本文 —
-=-=-

サフェーサーが塗られたあとの面はざらざらしているので、平らになるようにサンディングしていきます。ダブルアクションサンダーを使い、サンドペーパーは500番から600番をセット。メタリックの塗料を使用する場合は、さらに目が細かいペーパーを使用することもありますが、ソリッドの白色の商用車タイプの車であれば400番のものでも問題ありません。プレスラインがある場合は、形を崩さないように手作業で丁寧に行っていきます。

2【調色】調色とテストを繰り返して色を作る

塗料は輸入車用と国産車用で2種類を使い分け

リペア・ペイント金沢では塗料は大きく輸入車用と国産車用で2種類を使い分けています。輸入車用にはアクサルタ(デュポン)の塗料。VOLVO(ボルボ)を含む輸入車の純正塗料のほとんどは、このアクサルタです。乾燥時間が若干長くかかるなど、作業性は落ちますが、輸入車の色を再現するには欠かせない塗料です。国産車用には日本の二大塗料メーカーのひとつ、関西ペイントの塗料を使用しています。国産塗料は国産車の色の再現に向いているのです。

環境にやさしい水性塗料も選択可能

車の塗装に使われているのは一般的に硬化剤やシンナーなどの有機溶剤を含むウレタン塗料ですが、リペア・ペイント金沢では水性塗料も完備。有害物質である揮発性有機化合物(VOC)の排出の抑制につながるほか、引火性がないため作業時の安全性も確保できます。ただし、空気中や塗装面の水分の影響を大きく受けるため、塗装環境には細心の注意を払う必要があります。

調色作業はサンプルパネルで再現性を確認しながら

同じ車種、同じカラーの車でも使用環境や期間によって、車体の色は一台一台異なります。また同じ車でも部位によって色がわずかに異なります。よっていかにして他の塗装面と違和感のない発色を実現するかが、プロの腕の見せ所になります。これは塗料の色だけが揃っていればよいということではありません。たとえば、パール塗装された車はサフェーサーの上に3コートと呼ばれる3段階の塗装が施されています。調色はこのすべてが施された状態を想定して、行われなければいけません。また塗装にはスプレーガンを使用しますが、ガンの種類や吹き付け方によっても色が変わってきます。このため、サンプルパネルを作って実際の塗装と同じ手順を試してから、本番の塗装を開始します。塗装が厚くなる3コートの場合は、塗料に硬化剤を入れて塗料がしっかりと固まるようにします。

-=-=-

データ抜粋 —
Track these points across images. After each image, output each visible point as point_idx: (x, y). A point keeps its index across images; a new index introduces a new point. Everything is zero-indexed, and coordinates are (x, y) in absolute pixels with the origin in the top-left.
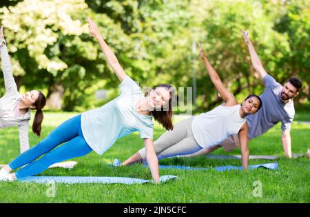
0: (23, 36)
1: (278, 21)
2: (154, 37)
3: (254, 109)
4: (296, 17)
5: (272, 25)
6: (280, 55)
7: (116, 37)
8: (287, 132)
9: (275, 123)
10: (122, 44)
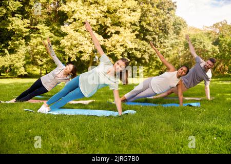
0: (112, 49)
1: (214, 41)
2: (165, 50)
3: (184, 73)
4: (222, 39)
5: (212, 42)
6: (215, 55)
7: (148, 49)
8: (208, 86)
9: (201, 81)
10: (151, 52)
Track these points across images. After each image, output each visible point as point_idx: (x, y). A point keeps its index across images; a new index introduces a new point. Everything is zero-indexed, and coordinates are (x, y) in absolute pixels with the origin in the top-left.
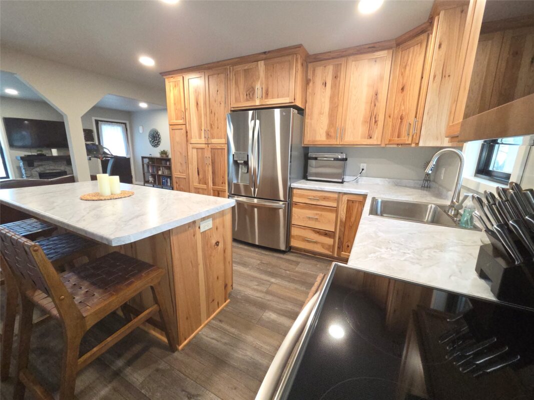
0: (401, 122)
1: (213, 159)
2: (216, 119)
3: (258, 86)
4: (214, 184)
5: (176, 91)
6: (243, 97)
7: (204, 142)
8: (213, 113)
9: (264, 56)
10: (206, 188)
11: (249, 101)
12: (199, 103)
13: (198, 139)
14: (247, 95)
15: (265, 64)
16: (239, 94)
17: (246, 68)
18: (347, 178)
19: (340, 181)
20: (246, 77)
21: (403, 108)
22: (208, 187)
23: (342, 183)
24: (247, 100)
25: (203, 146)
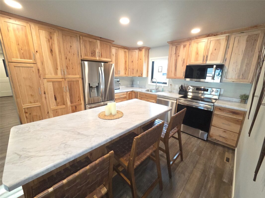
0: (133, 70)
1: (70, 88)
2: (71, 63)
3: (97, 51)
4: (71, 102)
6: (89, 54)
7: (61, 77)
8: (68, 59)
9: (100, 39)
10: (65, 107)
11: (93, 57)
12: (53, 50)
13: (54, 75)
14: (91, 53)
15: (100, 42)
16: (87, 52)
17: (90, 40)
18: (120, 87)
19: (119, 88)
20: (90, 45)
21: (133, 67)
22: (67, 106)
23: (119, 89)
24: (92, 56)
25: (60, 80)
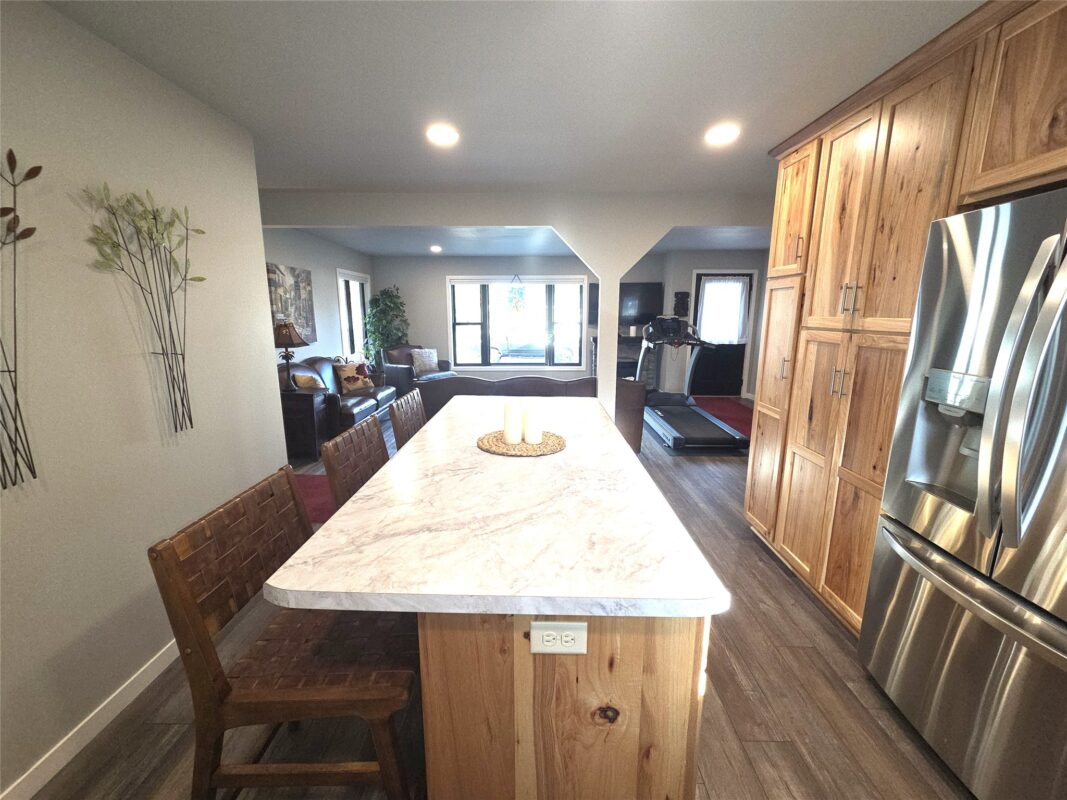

-=-=-

設問一覧 —
1: 車の塗装工程についての本文をもとに、次の問いに答えてください。
(a) 輸入車用には、どのメーカーの塗料を使っていますか。
(b) 水性塗料は引火性がないため、何を確保できますか。
(c) ソリッドの白色の商用車タイプの車であれば、何番のサンドペーパーでも問題ないとされていますか。
2: 車の塗装工程についての本文を、最後の文の後から書き進めてください。

設問別の解答 —
1:
(a) アクサルタ(デュポン)の塗料です。
(b) 作業時の安全性を確保できます。
(c) 400番です。

2:
AIカラーシステムで新色の調合もスピーディーに

調色は塗料1滴単位で調節していきます。メーカーが新しい色の車を発売した場合は、一から塗料の調合を行うので1日がかりになることも。時間があるときに先んじてこの作業をしておくと、その車種の塗装が発生したときに、素早く対応できます。また、リペア・ペイント金沢では塗膜をカメラで見ることで色の組成を分析してアウトプットしてくれる、AIカラーシステムを完備。細かい調色は手作業になりますが、ゼロから調色を行うよりもはるかに早く調色できる優れものです。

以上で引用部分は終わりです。